AIM:
Reproduce verbatim everything from the line containing "phylum: Tracheophyta" down to the last line of the rows, including both.

TASK INPUT:
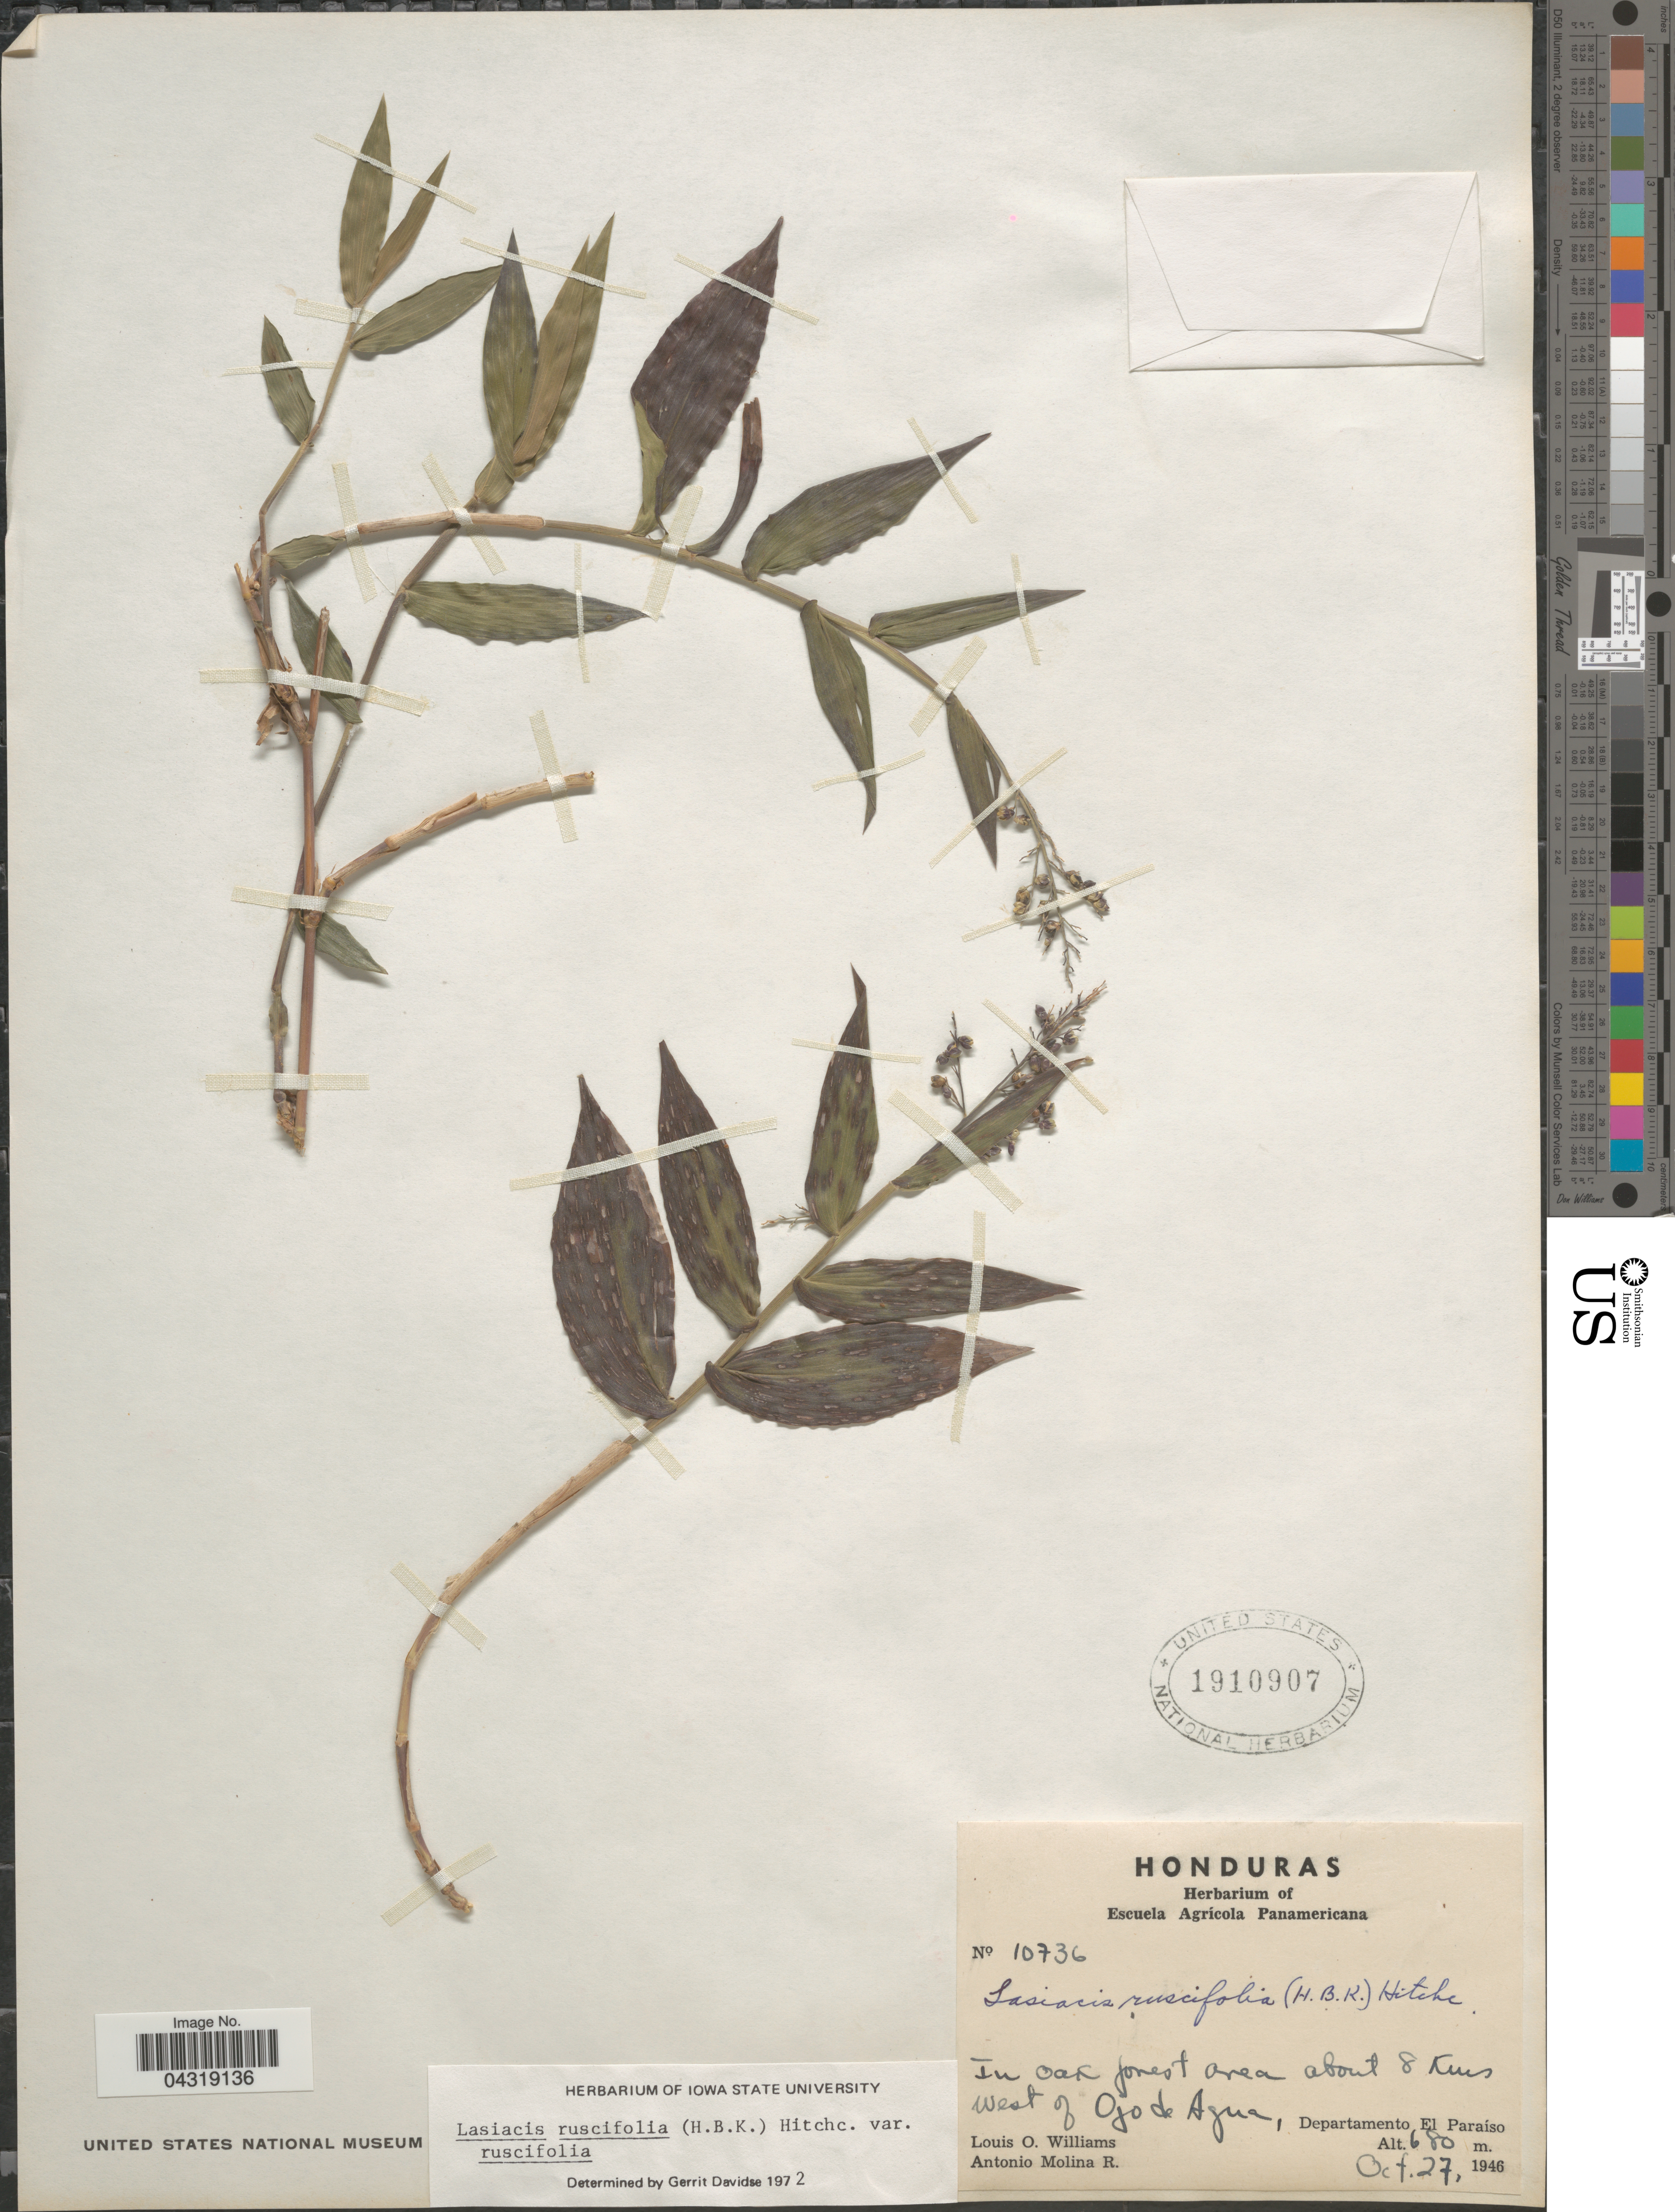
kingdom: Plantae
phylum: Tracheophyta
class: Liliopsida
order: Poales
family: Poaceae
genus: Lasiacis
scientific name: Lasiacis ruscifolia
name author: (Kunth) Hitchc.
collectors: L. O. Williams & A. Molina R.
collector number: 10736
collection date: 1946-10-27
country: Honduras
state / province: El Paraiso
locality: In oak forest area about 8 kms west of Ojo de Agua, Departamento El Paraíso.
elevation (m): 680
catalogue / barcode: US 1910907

RESPONSE TO THIS EXERCISE:
phylum: Tracheophyta
class: Liliopsida
order: Poales
family: Poaceae
genus: Lasiacis
scientific name: Lasiacis ruscifolia
name author: (Kunth) Hitchc.
collectors: L. O. Williams & A. Molina R.
collector number: 10736
collection date: 1946-10-27
country: Honduras
state / province: El Paraiso
locality: In oak forest area about 8 kms west of Ojo de Agua, Departamento El Paraíso.
elevation (m): 680
catalogue / barcode: US 1910907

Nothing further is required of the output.